According to the USPS’s own figures, there’s been a ~33% decline in catalogs mailed in just the past four years. First class mailed hasn’t fared much better, decreasing by one-fourth over the past decade.
At worst, the situation is a recipe for complete failure … at best, the USPS will just continue to lurch from one mini-crisis to another.
So what to do with such dire prospects staring you in the face?
Why not start a clothing line!
That is correct: The USPS has announced plans to launch a new line of apparel and accessory items. It is partnering with Cleveland-based apparel company Wahconah Group to launch the product line, which will be sold under the brand moniker Rain Heat & Snow.
Forget trying to figure out mail delivery practices that will work in the 21st Century.
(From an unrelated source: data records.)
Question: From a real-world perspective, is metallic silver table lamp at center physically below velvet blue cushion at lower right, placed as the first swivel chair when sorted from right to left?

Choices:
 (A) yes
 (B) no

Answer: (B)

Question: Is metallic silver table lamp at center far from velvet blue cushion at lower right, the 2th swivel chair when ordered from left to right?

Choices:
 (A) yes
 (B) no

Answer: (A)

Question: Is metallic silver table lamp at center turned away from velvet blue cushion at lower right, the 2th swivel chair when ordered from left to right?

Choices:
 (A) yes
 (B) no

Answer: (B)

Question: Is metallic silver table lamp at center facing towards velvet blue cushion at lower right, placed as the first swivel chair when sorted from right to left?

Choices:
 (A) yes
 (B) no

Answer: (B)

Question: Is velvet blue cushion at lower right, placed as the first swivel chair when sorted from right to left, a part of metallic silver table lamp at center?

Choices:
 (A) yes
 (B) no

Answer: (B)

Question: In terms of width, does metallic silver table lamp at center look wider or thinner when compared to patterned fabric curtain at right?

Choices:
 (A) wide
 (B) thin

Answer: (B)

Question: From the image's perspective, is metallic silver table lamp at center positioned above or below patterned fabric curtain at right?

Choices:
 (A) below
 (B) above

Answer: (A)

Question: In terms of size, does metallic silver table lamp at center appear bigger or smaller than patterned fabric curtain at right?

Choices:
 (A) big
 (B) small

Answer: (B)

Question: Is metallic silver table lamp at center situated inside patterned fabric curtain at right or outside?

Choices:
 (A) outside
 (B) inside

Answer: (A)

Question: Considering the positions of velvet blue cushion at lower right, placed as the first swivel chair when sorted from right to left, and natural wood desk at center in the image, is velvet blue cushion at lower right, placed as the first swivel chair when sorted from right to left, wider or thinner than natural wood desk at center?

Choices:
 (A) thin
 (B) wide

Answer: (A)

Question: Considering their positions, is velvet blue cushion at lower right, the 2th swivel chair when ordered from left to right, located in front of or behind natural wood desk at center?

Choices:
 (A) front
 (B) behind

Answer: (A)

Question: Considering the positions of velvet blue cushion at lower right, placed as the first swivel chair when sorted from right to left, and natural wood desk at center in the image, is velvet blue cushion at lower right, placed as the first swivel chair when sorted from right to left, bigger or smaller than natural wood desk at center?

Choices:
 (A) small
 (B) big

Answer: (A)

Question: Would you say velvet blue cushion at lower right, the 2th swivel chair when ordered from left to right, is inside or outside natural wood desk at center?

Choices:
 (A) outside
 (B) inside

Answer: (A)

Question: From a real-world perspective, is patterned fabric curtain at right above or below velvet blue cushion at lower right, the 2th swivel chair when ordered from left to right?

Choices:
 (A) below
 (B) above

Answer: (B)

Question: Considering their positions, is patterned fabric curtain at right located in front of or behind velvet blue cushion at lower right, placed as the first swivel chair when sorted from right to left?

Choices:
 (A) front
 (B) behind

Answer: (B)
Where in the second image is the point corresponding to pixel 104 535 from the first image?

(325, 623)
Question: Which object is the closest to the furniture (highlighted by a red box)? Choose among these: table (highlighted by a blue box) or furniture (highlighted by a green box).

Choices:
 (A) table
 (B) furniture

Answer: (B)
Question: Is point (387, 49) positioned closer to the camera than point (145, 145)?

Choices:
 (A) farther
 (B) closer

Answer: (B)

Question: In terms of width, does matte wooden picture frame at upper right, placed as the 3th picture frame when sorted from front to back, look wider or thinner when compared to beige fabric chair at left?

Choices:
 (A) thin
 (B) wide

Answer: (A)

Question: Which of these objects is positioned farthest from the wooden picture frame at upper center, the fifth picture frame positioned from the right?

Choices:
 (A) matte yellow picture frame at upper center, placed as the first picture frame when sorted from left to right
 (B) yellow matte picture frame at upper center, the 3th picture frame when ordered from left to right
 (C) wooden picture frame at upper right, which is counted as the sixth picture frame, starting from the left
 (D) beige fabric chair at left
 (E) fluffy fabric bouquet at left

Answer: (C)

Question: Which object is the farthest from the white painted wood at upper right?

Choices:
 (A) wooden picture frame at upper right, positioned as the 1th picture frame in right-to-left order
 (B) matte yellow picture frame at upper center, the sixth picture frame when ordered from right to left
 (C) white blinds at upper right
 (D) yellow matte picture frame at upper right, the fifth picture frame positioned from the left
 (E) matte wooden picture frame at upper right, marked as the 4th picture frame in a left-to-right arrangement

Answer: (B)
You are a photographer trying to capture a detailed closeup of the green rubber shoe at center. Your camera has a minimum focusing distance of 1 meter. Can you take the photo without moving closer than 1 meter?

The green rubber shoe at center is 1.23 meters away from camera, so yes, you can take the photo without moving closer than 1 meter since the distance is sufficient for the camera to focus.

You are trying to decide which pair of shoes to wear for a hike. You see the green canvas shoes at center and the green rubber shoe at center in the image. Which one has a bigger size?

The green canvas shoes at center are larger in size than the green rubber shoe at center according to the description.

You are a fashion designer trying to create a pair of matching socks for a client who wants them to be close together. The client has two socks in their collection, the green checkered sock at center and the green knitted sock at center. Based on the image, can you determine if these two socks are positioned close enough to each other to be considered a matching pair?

According to the USPS’s corporate licensing manager, Steven Mills, “This agreement will put the Postal Service on the cutting edge of functional fashion!”
By “cutting edge,” Mills is apparently referring to the fact that the new clothing line will incorporate wearable electronics technology to make the items “smart.”
Isaac Crawford, CEO of Wahconah, reports that “the products will build on the rich American history of this iconic brand, creating specialized apparel for consumers, at affordable prices, delivering something new and exciting that retailers can offer their customers.”
Is anyone jumping up and down with excitement yet?
Tellingly, none of the Rain Heat & Snow apparel will be available at post office locations — only at department stores and apparel shops.
I guess it would be rather strange to encounter mannequins and display racks amongst the shipping containers, change-of-address forms and passport applications at your local post office branch.
As much as many people would like this new venture to be a success, I can’t visualize this endeavor causing anything more than a minor blip on an otherwise steady downward trajectory for the postal service.
So, is it back to the drawing board?
One thought on “Titanic deck chairs – USPS edition: The Postal Service is getting into the clothing business.”
Can’t figure this one out; why not call the clothing line “dismal weather, frezing or sweltering hardship on the job.”
What an irresistible lifestyle branding!
Or maybe I can figure it out after all: I think someone clever got himself another little slice of the shrinking semi-public USPS pie.
Here’s the recipe: Make a deal with a government-supported agency or entity and set the conditions so that all the risk goes there. Get paid in advance and let ’em eat cake — or rubber boots as the case may be (a trainload full of ‘discounted unsold fashion’).
Wouldn’t it be interesting to find out if Wahconah has contributed to someone’s election or re-election recently?